Away from our suspects, Inspector Charlesworth is a bit of a dull egg, losing his head over one of the attractive, married shopgirls and humorously taking against her husband on principle, though I did enjoy the moment he inquires after a colleague’s wife as a way of “mak[ing] amends” and gets an unexpected answer. Really, though, the chief problem here is that the plot really needs a second murder to justify the lengths this is pulled out to (and, no, that final line of chapter seven is not a death, though you’ll damn well think it is for several pages…), and it all feels very thin as a result, even if the circling of the curious vultures of the public as they descend upon the shop following the tragedy is superbly communicated.
Additionally, for all that you’re told how there’s no way that the fatal poisoning could have taken place, I have to admit that I have no idea how it was achieved, since the conclusion explains it in such a muddled way that I can believe that Brand herself is alone in understanding how someone not being seen or being in a room twice or something means that they and they alone must be guilty.

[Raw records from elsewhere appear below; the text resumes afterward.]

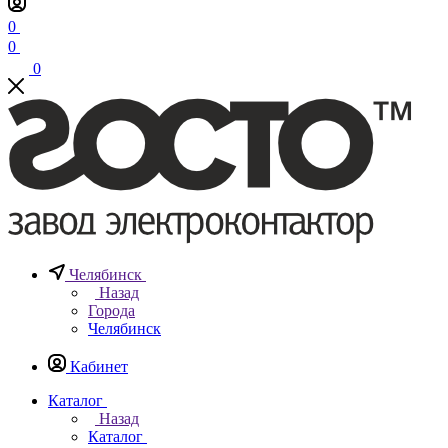
0
0
0
Челябинск
Назад
Города
Челябинск
Кабинет
Каталог
Назад
Каталог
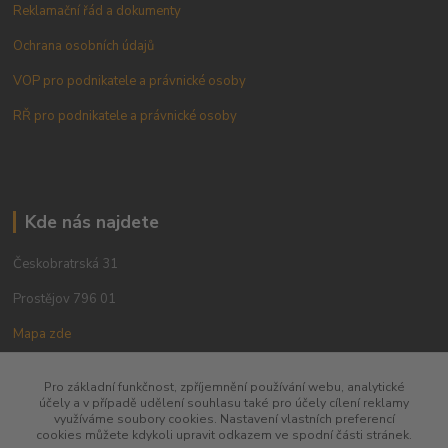
Reklamační řád a dokumenty
Ochrana osobních údajů
VOP pro podnikatele a právnické osoby
RŘ pro podnikatele a právnické osoby
Kde nás najdete
Českobratrská 31
Prostějov 796 01
Mapa zde
Pro základní funkčnost, zpříjemnění používání webu, analytické
účely a v případě udělení souhlasu také pro účely cílení reklamy
využíváme soubory cookies. Nastavení vlastních preferencí
cookies můžete kdykoli upravit odkazem ve spodní části stránek.
Kontakt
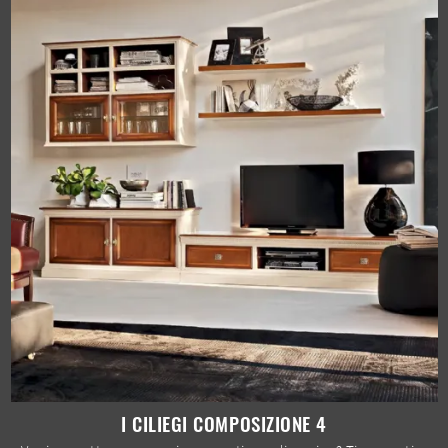
I CILIEGI COMPOSIZIONE 4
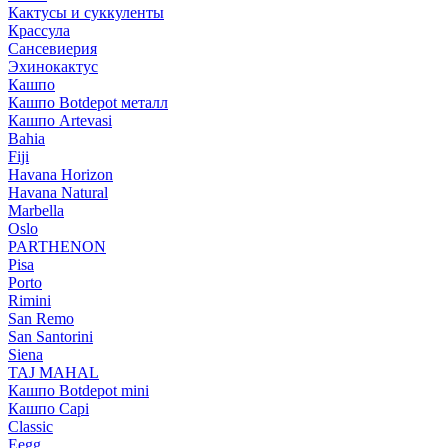
Кактусы и суккуленты
Крассула
Сансевиерия
Эхинокактус
Кашпо
Кашпо Botdepot металл
Кашпо Artevasi
Bahia
Fiji
Havana Horizon
Havana Natural
Marbella
Oslo
PARTHENON
Pisa
Porto
Rimini
San Remo
San Santorini
Siena
TAJ MAHAL
Кашпо Botdepot mini
Кашпо Capi
Classic
Eegg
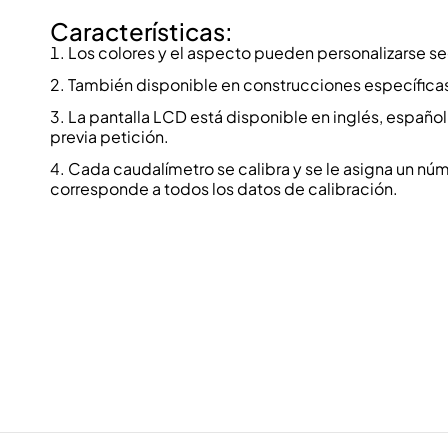
Características:
Los colores y el aspecto pueden personalizarse se
También disponible en construcciones específicas 
La pantalla LCD está disponible en inglés, español
previa petición.
Cada caudalímetro se calibra y se le asigna un nú
corresponde a todos los datos de calibración.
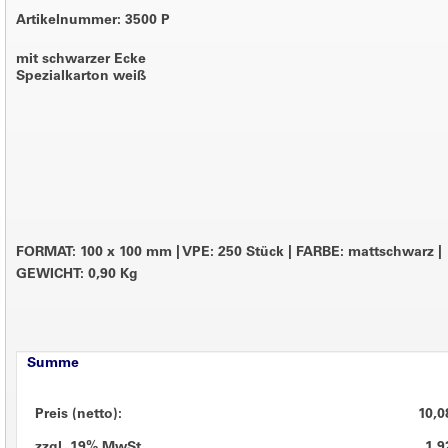
Artikelnummer: 3500 P
mit schwarzer Ecke
Spezialkarton weiß
FORMAT: 100 x 100 mm
|
VPE: 250 Stück
|
FARBE: mattschwarz
|
GEWICHT: 0,90 Kg
Summe
Preis (netto):
10,0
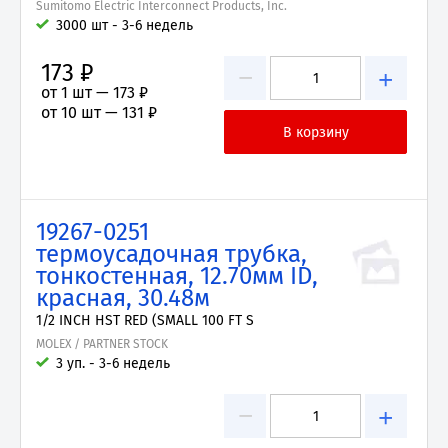
Sumitomo Electric Interconnect Products, Inc.
3000 шт - 3-6 недель
173 ₽
−
+
от 1 шт —
173 ₽
от 10 шт —
131 ₽
19267-0251
термоусадочная трубка,
тонкостенная, 12.70мм ID,
красная, 30.48м
1/2 INCH HST RED (SMALL 100 FT S
MOLEX / PARTNER STOCK
3 уп. - 3-6 недель
−
+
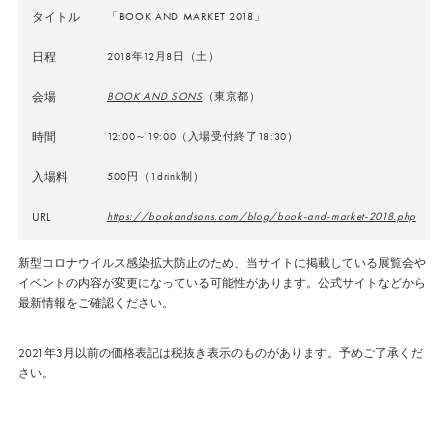
タイトル
「BOOK AND MARKET 2018」
日程
2018年12月8日（土）
会場
BOOK AND SONS
（東京都）
時間
12:00～19:00（入場受付終了18:30）
入場料
500円（1drink制）
URL
https://bookandsons.com/blog/book-and-market-2018.php
新型コロナウイルス感染拡大防止のため、当サイトに掲載している展覧会や
イベントの内容が変更になっている可能性があります。公式サイトなどから
最新情報をご確認ください。
2021年3月以前の価格表記は税抜き表示のものがあります。予めご了承くだ
さい。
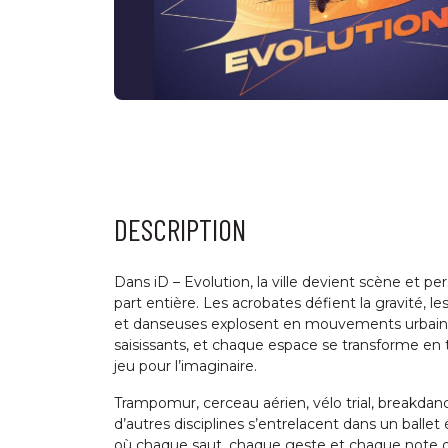
DESCRIPTION
Dans iD – Evolution, la ville devient scène et p
part entière. Les acrobates défient la gravité, l
et danseuses explosent en mouvements urbain
saisissants, et chaque espace se transforme en 
jeu pour l’imaginaire.
Trampomur, cerceau aérien, vélo trial, breakdanc
d’autres disciplines s’entrelacent dans un ballet 
où chaque saut, chaque geste et chaque note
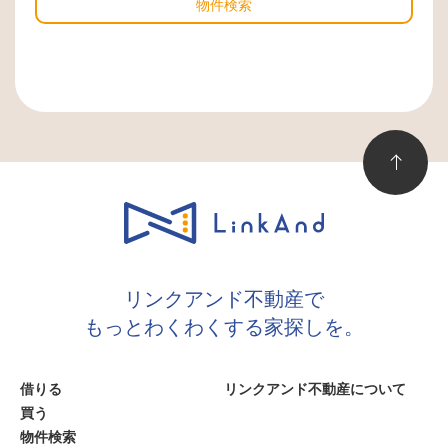
物件検索
リンクアンド不動産で
もっとわくわくする家探しを。
借りる
リンクアンド不動産について
買う
物件検索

It needs a floorplan, for one, and it needs to be a simpler piece of misdirection for another…but, well, she would improve upon this (eventually — her second book Heads You Lose (1941) is also problematic in this regard) even if she does retain the habit of rather more pages than are strictly necessary.
Death in High Heels is, then, a flawed but promising start to what would become an illustrious career, and, while it’s difficult to advise you to seize it avidly, if you’ve read any of the other books of Brand’s that the BL has wonderfully brought back it’s understandable that you’ll be curious to try this one. Approach with reservations, but know that there’s just about enough here to reward patient admiration of one of the greats.